→ **TAREA A**: Haz una lista de los estragos que, según el texto sobre la inmigración irregular, causa que las fronteras de un país sean un coladero.
→ **TAREA B**: Copia del texto sobre la inmigración irregular el pasaje que empieza con las palabras que contienen "- Sánchez lleva" y termina con "una vida marginal.".
→ **TAREA C**: Escribe lo que vendría a continuación en el texto sobre la inmigración irregular, empezando justo después de su última frase.

→ **TEXTO DE PARTIDA**:
>>>>

- Sánchez lleva seis años estimulando el «efecto llamada» para que ahora le estalle por su negligencia
Ningún país puede permitir que sus fronteras sean un coladero, pues ello solo genera estragos de varios tipos: invita a miles de personas a jugarse la vida en el mar, a bordo de infames cayucos que casi nunca llegan a puerto; estimula el abyecto negocio de las mafias en origen; descapitaliza a los países de origen de sus vecinos más jóvenes y preparados para sacarlos adelante; denigra la condición de refugiado al permitir que se la invoque para superar las trabas democráticas y, finalmente, estimula problemas potenciales de seguridad y convivencia al abocar a muchos de los llegados a una vida marginal.
Para entender el alud migratorio hay que remontarse al estreno de Pedro Sánchez como presidente, cuando intentó aleccionar a Europa entera acogiendo al buque Aquarius y anunciando, poco después, la concesión a todo el mundo de la tarjeta sanitaria universal, probables orígenes del galopante «efecto llamada» ahora en apogeo.
Si a eso se le añade la presión política que Marruecos diseña con la inmigración, con otras causas y otros objetivos a la subsahariana, el caos está servido y se manifiesta en un estremecedor dato: mientras España ha visto aumentar más de un 80 por ciento la inmigración irregular, Italia la ha reducido en un porcentaje similar.
Ante esto, Sánchez ha redoblado su negligencia, intentando tal vez utilizar la política migratoria como otra herramienta más de su política de los bandos, la crispación y el enfrentamiento. Solo así se entiende que las mismas medidas que los socialistas respaldaron en abril como política migratoria estructural de la Unión Europea sean presentadas en España, cuando se invocan por el PP o VOX, como mensajes xenófobos, racistas y ultraderechistas.
La gira africana de Sánchez ha sido, ante todo, la confesión de que existe un problema, incentivado por el Gobierno, que no se resuelve con cánticos humanitarios solo válidos para aquellos casos en los que, efectivamente, se constata la existencia de guerras, hambrunas o pandemias en los países de procedencia de los inmigrantes.

<<<<

→ **DATOS DISPONIBLES**:
>>>>

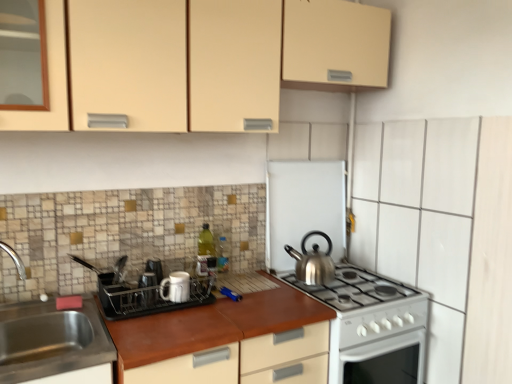
Where is `vacant area that is situated to the right of white matte dish rack at center, the 3th appliance in the back-to-front sequence`? The height and width of the screenshot is (384, 512). vacant area that is situated to the right of white matte dish rack at center, the 3th appliance in the back-to-front sequence is located at coordinates 240,306.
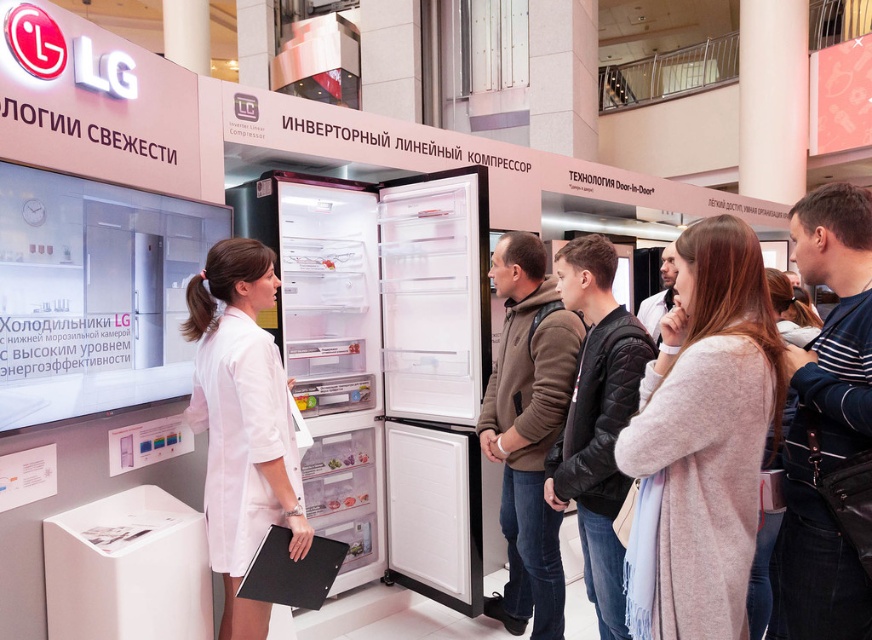
Question: Does light beige sweater at center right have a smaller size compared to white matte uniform at center?

Choices:
 (A) yes
 (B) no

Answer: (A)

Question: Considering the real-world distances, which object is farthest from the white matte refrigerator at center?

Choices:
 (A) brown hoodie at center
 (B) black quilted jacket at center

Answer: (B)

Question: Which point is farther from the camera taking this photo?

Choices:
 (A) (869, 413)
 (B) (578, 500)
 (C) (543, 637)

Answer: (C)

Question: Which point is farther to the camera?

Choices:
 (A) dark blue striped shirt at center right
 (B) black quilted jacket at center
 (C) brown hoodie at center
 (D) white matte uniform at center

Answer: (C)

Question: Observing the image, what is the correct spatial positioning of white matte refrigerator at center in reference to dark blue striped shirt at center right?

Choices:
 (A) left
 (B) right

Answer: (A)

Question: Does white matte refrigerator at center have a greater width compared to light beige sweater at center right?

Choices:
 (A) no
 (B) yes

Answer: (B)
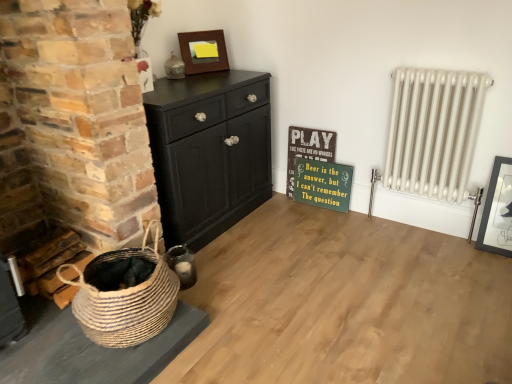
Question: Does green painted wood signboard at center-right have a smaller size compared to wooden picture frame at upper center, placed as the 1th picture frame when sorted from top to bottom?

Choices:
 (A) no
 (B) yes

Answer: (A)

Question: Does green painted wood signboard at center-right appear on the left side of wooden picture frame at upper center, the second picture frame from the bottom?

Choices:
 (A) yes
 (B) no

Answer: (B)

Question: Is green painted wood signboard at center-right surrounding wooden picture frame at upper center, placed as the second picture frame when sorted from front to back?

Choices:
 (A) no
 (B) yes

Answer: (A)

Question: Is green painted wood signboard at center-right touching wooden picture frame at upper center, placed as the second picture frame when sorted from front to back?

Choices:
 (A) no
 (B) yes

Answer: (A)

Question: Considering the relative positions of green painted wood signboard at center-right and wooden picture frame at upper center, which is counted as the 1th picture frame, starting from the back, in the image provided, is green painted wood signboard at center-right to the right of wooden picture frame at upper center, which is counted as the 1th picture frame, starting from the back, from the viewer's perspective?

Choices:
 (A) no
 (B) yes

Answer: (B)

Question: Is wooden signboard at center inside or outside of green painted wood signboard at center-right?

Choices:
 (A) inside
 (B) outside

Answer: (A)

Question: Is wooden signboard at center in front of or behind green painted wood signboard at center-right in the image?

Choices:
 (A) front
 (B) behind

Answer: (B)

Question: Considering the relative positions of wooden signboard at center and green painted wood signboard at center-right in the image provided, is wooden signboard at center to the left or to the right of green painted wood signboard at center-right?

Choices:
 (A) right
 (B) left

Answer: (B)

Question: Considering the positions of wooden signboard at center and green painted wood signboard at center-right in the image, is wooden signboard at center wider or thinner than green painted wood signboard at center-right?

Choices:
 (A) thin
 (B) wide

Answer: (A)

Question: From the image's perspective, is green painted wood signboard at center-right above or below wooden picture frame at upper center, arranged as the first picture frame when viewed from the left?

Choices:
 (A) below
 (B) above

Answer: (A)

Question: Considering the relative positions of green painted wood signboard at center-right and wooden picture frame at upper center, the second picture frame from the bottom, in the image provided, is green painted wood signboard at center-right to the left or to the right of wooden picture frame at upper center, the second picture frame from the bottom,?

Choices:
 (A) right
 (B) left

Answer: (A)

Question: Is green painted wood signboard at center-right inside or outside of wooden picture frame at upper center, placed as the 1th picture frame when sorted from top to bottom?

Choices:
 (A) outside
 (B) inside

Answer: (A)

Question: From a real-world perspective, is green painted wood signboard at center-right above or below wooden picture frame at upper center, placed as the 1th picture frame when sorted from top to bottom?

Choices:
 (A) above
 (B) below

Answer: (B)

Question: Considering the positions of white metal radiator at right and matte black picture frame at right, acting as the first picture frame starting from the bottom, in the image, is white metal radiator at right taller or shorter than matte black picture frame at right, acting as the first picture frame starting from the bottom,?

Choices:
 (A) short
 (B) tall

Answer: (B)

Question: Considering the positions of point (458, 72) and point (507, 248), is point (458, 72) closer or farther from the camera than point (507, 248)?

Choices:
 (A) closer
 (B) farther

Answer: (A)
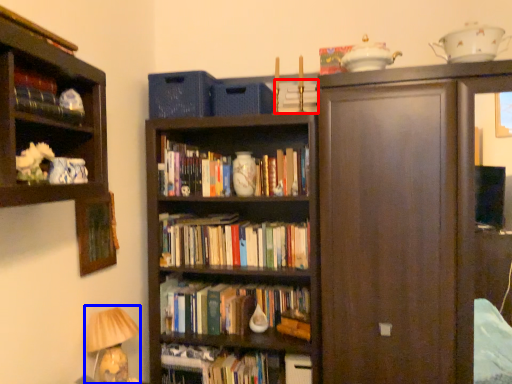
Question: Which object is further to the camera taking this photo, book (highlighted by a red box) or table lamp (highlighted by a blue box)?

Choices:
 (A) book
 (B) table lamp

Answer: (A)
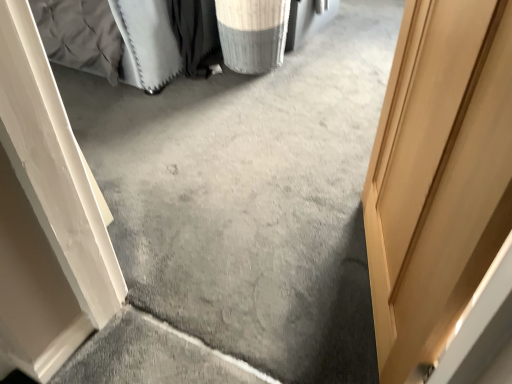
Question: Is white textured laundry basket at upper center located outside light brown wooden door at right?

Choices:
 (A) no
 (B) yes

Answer: (B)

Question: From the image's perspective, is white textured laundry basket at upper center above light brown wooden door at right?

Choices:
 (A) no
 (B) yes

Answer: (B)

Question: Is white textured laundry basket at upper center turned away from light brown wooden door at right?

Choices:
 (A) yes
 (B) no

Answer: (B)

Question: Can you confirm if white textured laundry basket at upper center is shorter than light brown wooden door at right?

Choices:
 (A) yes
 (B) no

Answer: (A)

Question: Considering the relative sizes of white textured laundry basket at upper center and light brown wooden door at right in the image provided, is white textured laundry basket at upper center taller than light brown wooden door at right?

Choices:
 (A) no
 (B) yes

Answer: (A)

Question: Is light brown wooden door at right a part of white textured laundry basket at upper center?

Choices:
 (A) yes
 (B) no

Answer: (B)

Question: From a real-world perspective, is light brown wooden door at right located beneath white textured laundry basket at upper center?

Choices:
 (A) no
 (B) yes

Answer: (A)

Question: Can you confirm if light brown wooden door at right is smaller than white textured laundry basket at upper center?

Choices:
 (A) no
 (B) yes

Answer: (A)

Question: Is there a large distance between light brown wooden door at right and white textured laundry basket at upper center?

Choices:
 (A) yes
 (B) no

Answer: (A)

Question: From the image's perspective, would you say light brown wooden door at right is shown under white textured laundry basket at upper center?

Choices:
 (A) yes
 (B) no

Answer: (A)

Question: Is light brown wooden door at right oriented away from white textured laundry basket at upper center?

Choices:
 (A) yes
 (B) no

Answer: (B)

Question: Could white textured laundry basket at upper center be considered to be inside light brown wooden door at right?

Choices:
 (A) no
 (B) yes

Answer: (A)

Question: Is white textured laundry basket at upper center bigger or smaller than light brown wooden door at right?

Choices:
 (A) small
 (B) big

Answer: (A)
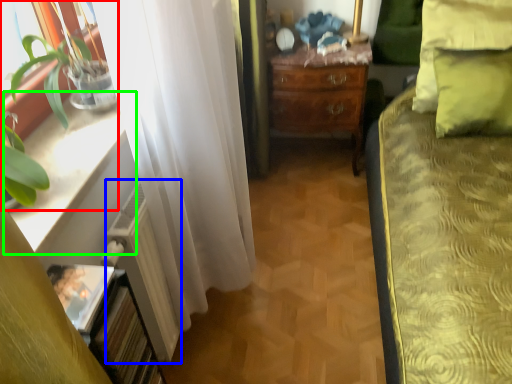
Question: Estimate the real-world distances between objects in this image. Which object is closer to houseplant (highlighted by a red box), radiator (highlighted by a blue box) or window sill (highlighted by a green box)?

Choices:
 (A) radiator
 (B) window sill

Answer: (B)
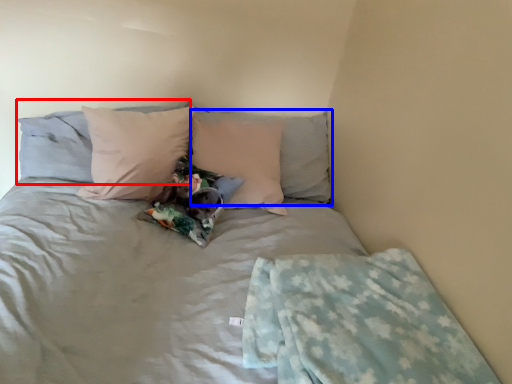
Question: Which object appears farthest to the camera in this image, pillow (highlighted by a red box) or pillow (highlighted by a blue box)?

Choices:
 (A) pillow
 (B) pillow

Answer: (B)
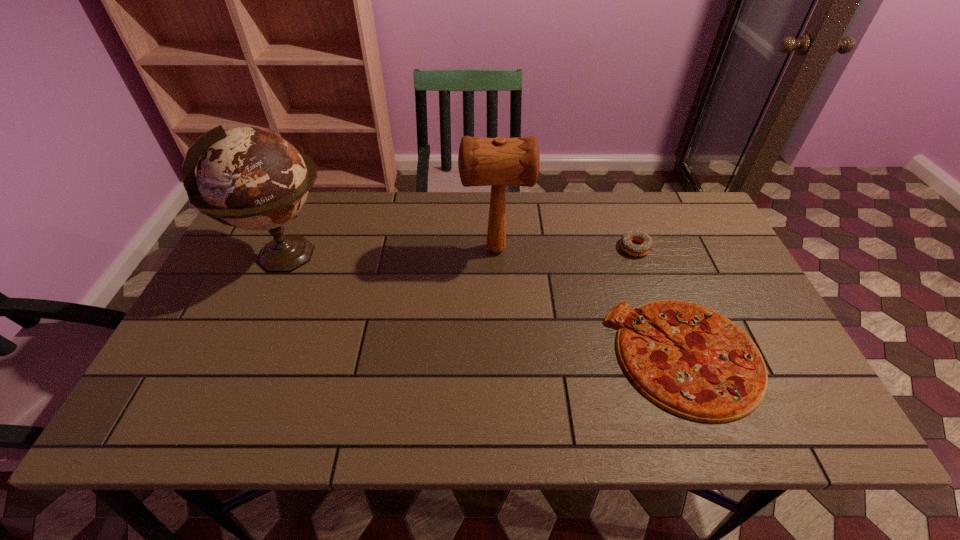
At what (x,y) coordinates should I click in order to perform the action: click on free area in between the leftmost object and the mallet. Please return your answer as a coordinate pair (x, y). Image resolution: width=960 pixels, height=540 pixels. Looking at the image, I should click on (391, 253).

Identify the location of the second closest object to the third tallest object. The height and width of the screenshot is (540, 960). (496, 162).

Where is `the closest object to the third tallest object`? the closest object to the third tallest object is located at coordinates (717, 374).

Locate an element on the screen. free space that satisfies the following two spatial constraints: 1. on the strike surface of the nearest object; 2. on the left side of the mallet is located at coordinates (499, 356).

Locate an element on the screen. blank space that satisfies the following two spatial constraints: 1. on the back side of the nearest object; 2. on the front of the globe showing Asia is located at coordinates (647, 256).

In order to click on vacant area that satisfies the following two spatial constraints: 1. on the strike surface of the third object from right to left; 2. on the left side of the shortest object in this screenshot , I will do `click(499, 356)`.

The height and width of the screenshot is (540, 960). What are the coordinates of `free space that satisfies the following two spatial constraints: 1. on the front of the pizza showing Asia; 2. on the right side of the globe` in the screenshot? It's located at (242, 356).

Find the location of `blank space that satisfies the following two spatial constraints: 1. on the back side of the shortest object; 2. on the strike surface of the mallet`. blank space that satisfies the following two spatial constraints: 1. on the back side of the shortest object; 2. on the strike surface of the mallet is located at coordinates (645, 249).

The width and height of the screenshot is (960, 540). What are the coordinates of `free space that satisfies the following two spatial constraints: 1. on the front of the leftmost object showing Asia; 2. on the left side of the shortest object` in the screenshot? It's located at (242, 356).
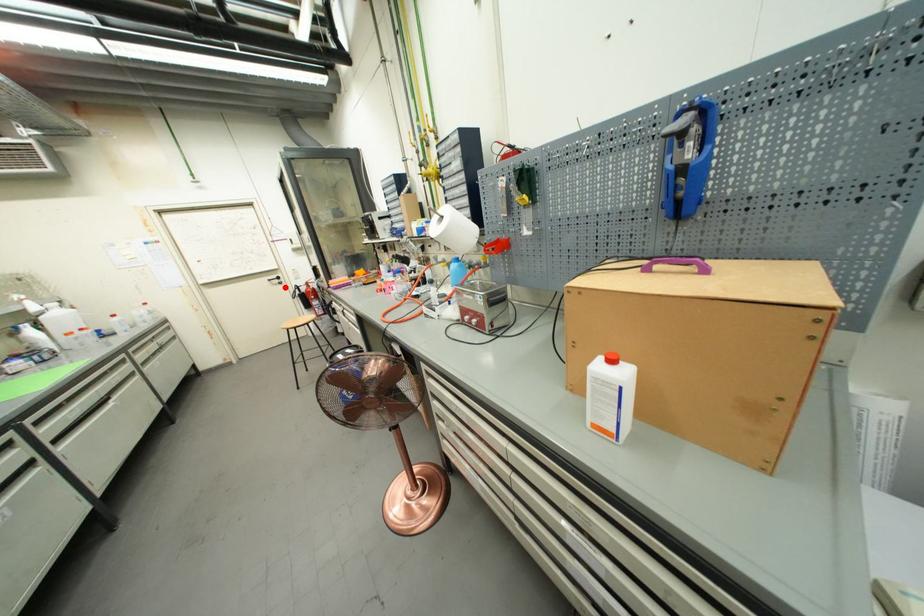
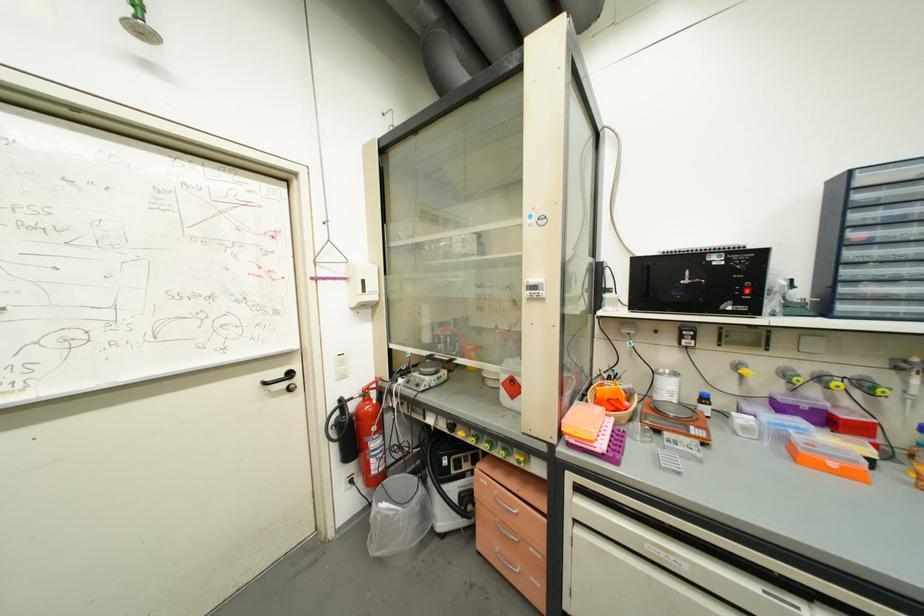
Find the pixel in the second image that matches the highlighted location in the first image.

(293, 398)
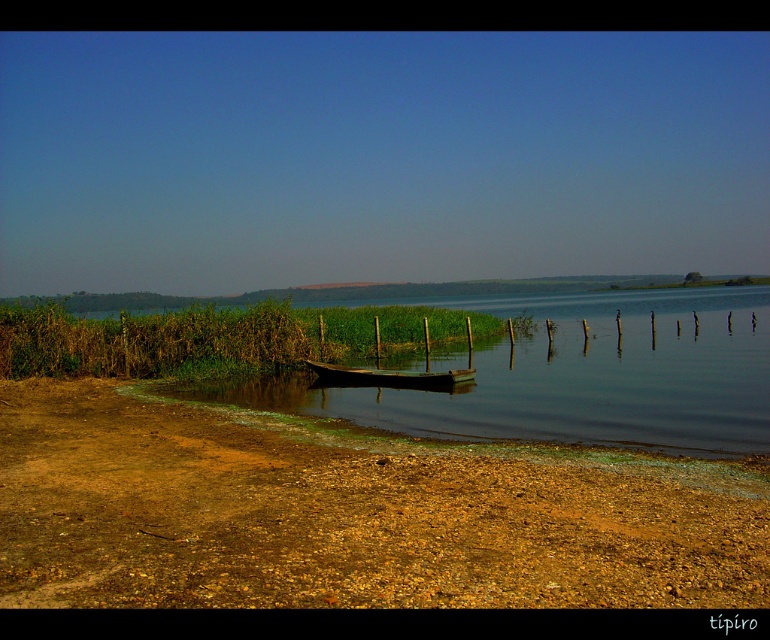
In the scene shown: You are standing on the brown gravel shore at lower left and want to reach the wooden boat at center. Which direction should you move to get closer to the boat?

Since the brown gravel shore at lower left is in front of the wooden boat at center, you should move backward to reach the boat.

You are a photographer planning to capture the entire scene in one shot. Given that the brown gravel shore at lower left and the wooden boat at center must both be visible, which object will occupy more space in your photo?

The brown gravel shore at lower left will occupy more space in the photo because it is larger in size than the wooden boat at center according to the description.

<<<<

→ **RESPUESTA A**:
- Invita a miles de personas a jugarse la vida en el mar, a bordo de cayucos que casi nunca llegan a puerto.
- Estimula el negocio de las mafias en origen.
- Quita a los países de origen sus vecinos más jóvenes y preparados para sacarlos adelante.
- Denigra la condición de refugiado al permitir que se la invoque para superar las trabas democráticas.
- Estimula problemas potenciales de seguridad y convivencia al abocar a muchos de los llegados a una vida marginal.

→ **RESPUESTA B**:
- Sánchez lleva seis años estimulando el «efecto llamada» para que ahora le estalle por su negligencia
Ningún país puede permitir que sus fronteras sean un coladero, pues ello solo genera estragos de varios tipos: invita a miles de personas a jugarse la vida en el mar, a bordo de infames cayucos que casi nunca llegan a puerto; estimula el abyecto negocio de las mafias en origen; descapitaliza a los países de origen de sus vecinos más jóvenes y preparados para sacarlos adelante; denigra la condición de refugiado al permitir que se la invoque para superar las trabas democráticas y, finalmente, estimula problemas potenciales de seguridad y convivencia al abocar a muchos de los llegados a una vida marginal.

→ **RESPUESTA C**:
Pero el anuncio de regularización laboral de otros 250.000 inmigrantes perpetúa la imagen de España como destino fácil para quienes, simplemente, quieren venir impulsados por la falsa idea de que Europa les dará todo lo que necesitan sin ningún límite ni esfuerzo.
Anuncio que fue contradicho por el propio presidente del Gobierno 24 horas después, demostrando que no hay una verdadera política de inmigración.
Claro que tiene sentido aplicar cupos migratorios estables y encauzados hacia el mundo laboral, por la dignidad de quienes vienen y la supervivencia de su sociedad de acogida. Pero no es ése el problema que está sobre la mesa.
Lo que inquieta a los españoles, y por extensión a los europeos, es el evidente desbordamiento de su capacidad de recepción, el absurdo gasto millonario en mantener a miles de personas sin ningún objetivo ni plan, la posibilidad de que eso desborde las costuras culturales, económicas y cívicas de sociedades con derecho a proteger su identidad y los estragos que ello puede causar en materia de seguridad ciudadana.
España es un país hospitalario con un pasado migratorio propio bien reciente en el que difícilmente prenden los prejuicios raciales. Pretender que el recelo es un acto de xenofobia no solo es injusto, sino también improcedente: nada prende tanto la brecha de la exclusión como la negativa de un Gobierno irresponsable a entender y aplicar el principio de que las fronteras son sagradas y que solo pueden llegar aquellos que vayan a tener una vida digna, con tantos derechos como obligaciones.